● **Text under study**:
Segment Open
In consequence of the arrival of Canrobert and Napoleon, the Russians had to oppose 11 battalions with 5, and their situation would have been desperate had the reinforcements sent by Menschikoff delayed on their march, and, as the Regiment of Minsk of the reserve had to come nearly 1½ mile before they reached the scene of action, the whole of Bosquet’s Division and a part of the Turks already occupied the heights. Bouat’s Brigade and the Turks were formed en echelon on the right and rear of d’Autemarre. Once more the allies found themselves the stronger. Counting every battery, although all were not engaged at the same time, the Russians on the left wing had only 8 battalions, 4 squadrons, and 44 guns, not reckoning more than 6,000, while Bosquet had nearly 7,000 men, whose flank was covered by 7,000 Turks. Notwithstanding that superiority, the Russians had tried at the arrival of the Minsk Regiment to repulse the French from the heights they occupied with the bayonet, but, avoiding a hand-to-hand engagement, the latter received them with grape and a hail of rifle balls from the skirmishers and deployed battalions. Seeing the impossibility of passing over a space ravaged by deadly projectiles without enormous loss, the Russians were obliged to abandon a charge and confine their efforts to the defensive. Exposed to the fire of the batteries and rifles, the infantry and artillery stood stoically under the murderous discharge, but from the moment they were obliged to give up the attempt to drive Bosquet and the Turks over the river their position became more than doubtful, particularly as at the moment the First and Second Divisions were already about crossing the river, Canrobert and Napoleon had driven the Russian skirmishers between Alma Tamack and Bourliouk over the stream, and as Kiriakow’s troops had now left their position Canrobert’s Division hastened to ford the Alma and mount to the plateau. The battery, passing the stream near the former village, proceeded to join Bosquet. It is true the two companies of the 6th Battalion of Rifles could have annoyed the French during the crossing, but they were out of ammunition and could not find the reserves, which had been sent to the rear of the right wing. So they withdrew, and Canrobert’s men began to show themselves on the heights. When they had deployed on the plateau, Napoleon, with whom was St Arnaud, began to cross, and a battalion of Zouaves threw themselves over immediately.
Segment Closed
● **Exercise tasks**:
- 1) In the battle account above, why were the two companies of the 6th Battalion of Rifles unable to annoy the French during the crossing?
- 2) Please carry the battle account above forward, picking up right after its final sentence.

[Collected data]
Segment Open
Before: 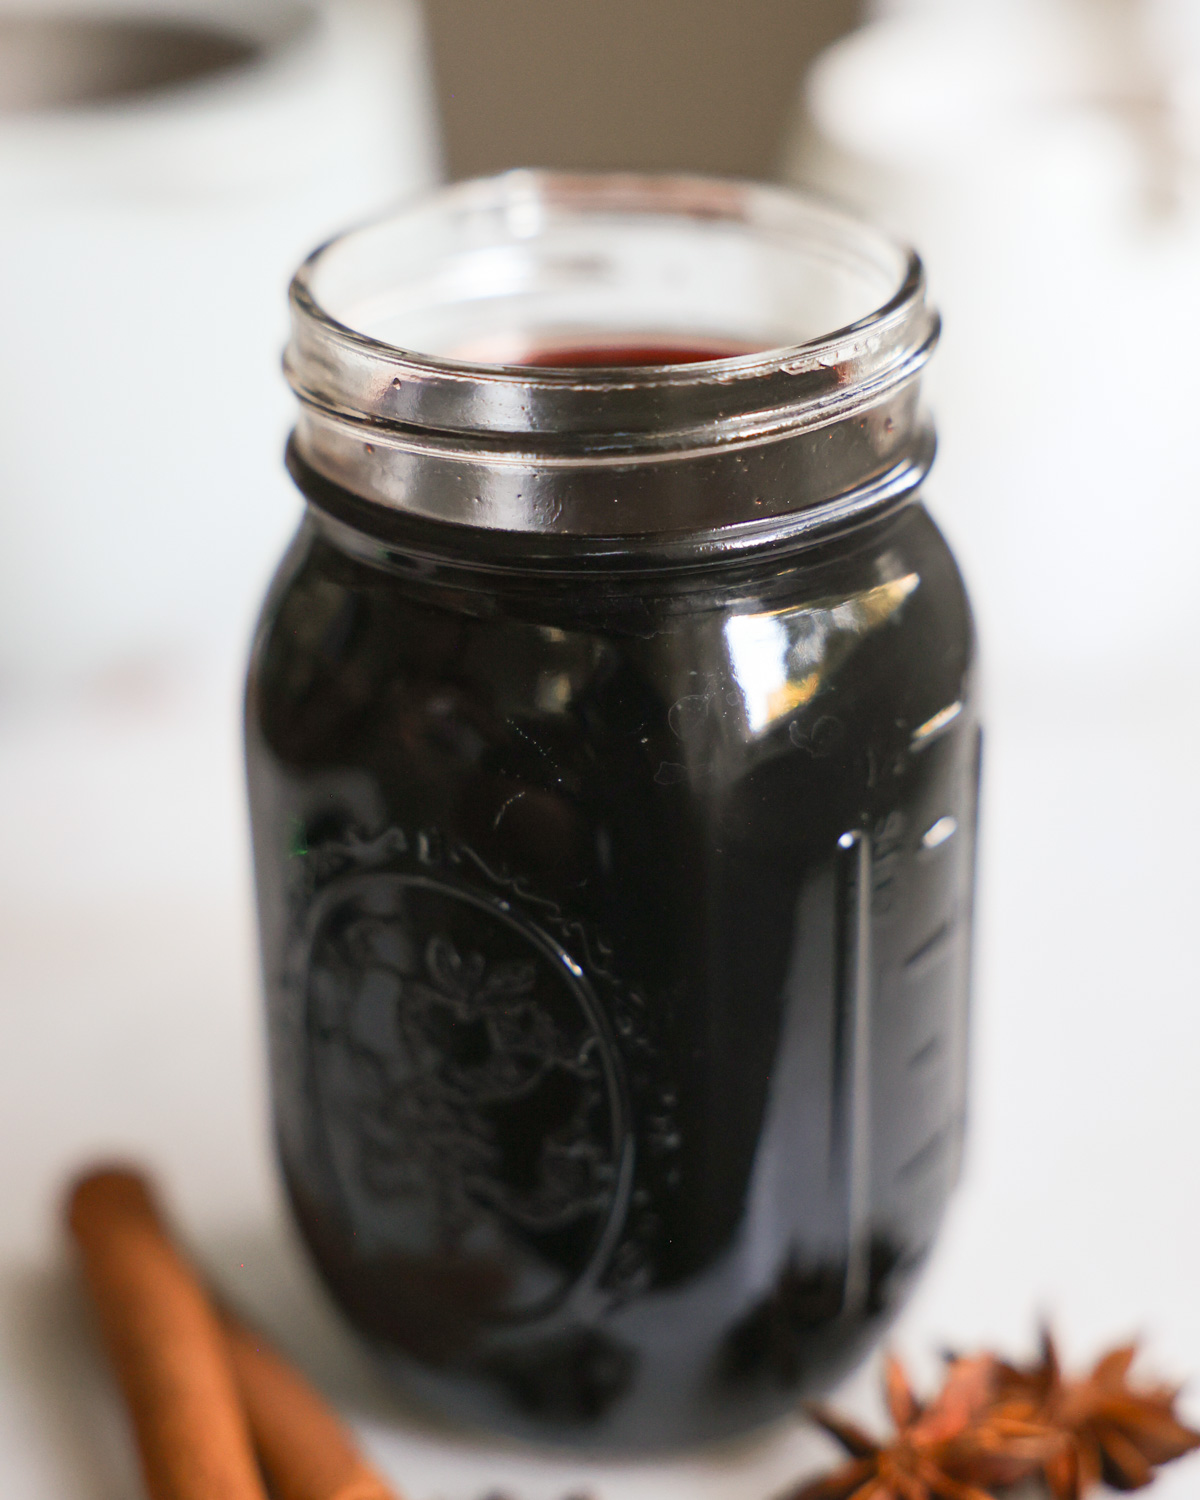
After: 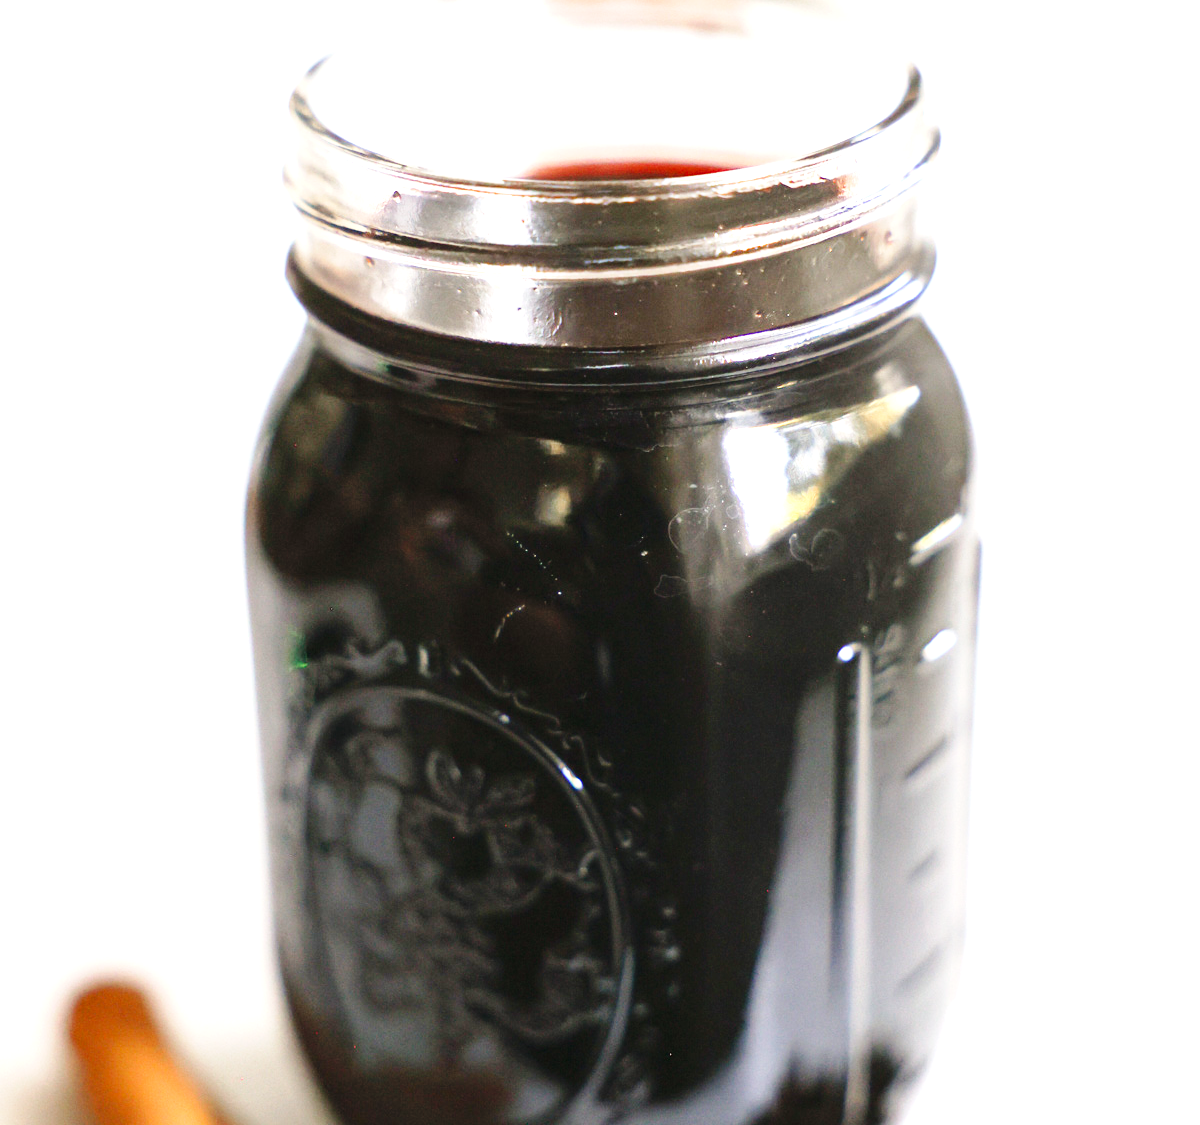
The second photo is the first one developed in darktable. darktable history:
exposure: black level correction 0, exposure 1.2 EV, compensate highlight preservation false
base curve: curves: ch0 [(0, 0) (0.032, 0.025) (0.121, 0.166) (0.206, 0.329) (0.605, 0.79) (1, 1)], preserve colors none
crop and rotate: top 12.5%, bottom 12.5%
color correction: highlights a* -0.137, highlights b* 0.137
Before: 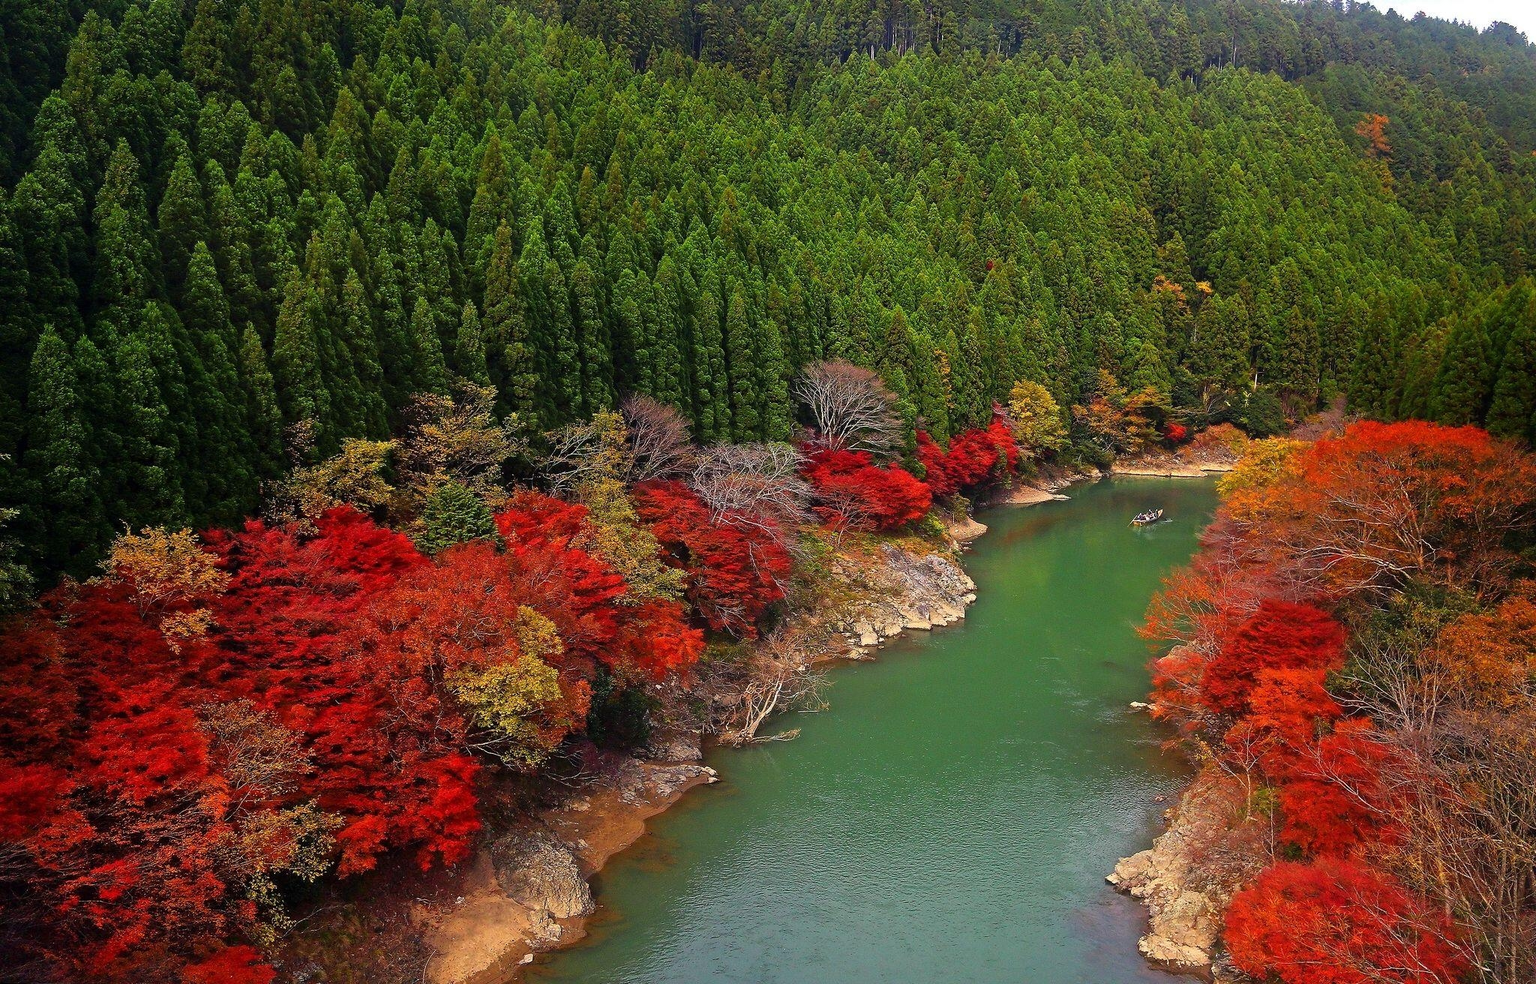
Segment Closed
● **Exercise responses**:
- 1) They were out of ammunition and could not find the reserves.

- 2)
“At half-past 1 o’clock the English troops, marching very slowly (fort lentement), reached the right bank of the Alma, and halted just where the fire of the Russian troops became already effective. The Divisions of Brown and de Lacy Evans deployed in one line, and their skirmishers, supported by two troops of Horse Artillery in position, began to open a very brisk fire. The men of the 6th Battalion of Rifles and of the battalion of marine riflemen in the vines received the English by a well sustained fire, while the Russian batteries increased the rapidity of their discharges. The English, to whom the fire of the riflemen, and, above all, the artillery, caused sensible losses, sheltered themselves behind the inequalities of the ground. Their soldiers armed with rifled pieces replied briskly to the tirailleurs, and hailed bullets on the Russians on the left bank. The English, firing with very great precision, hit as they pleased, officers, soldiers, and artillerymen.”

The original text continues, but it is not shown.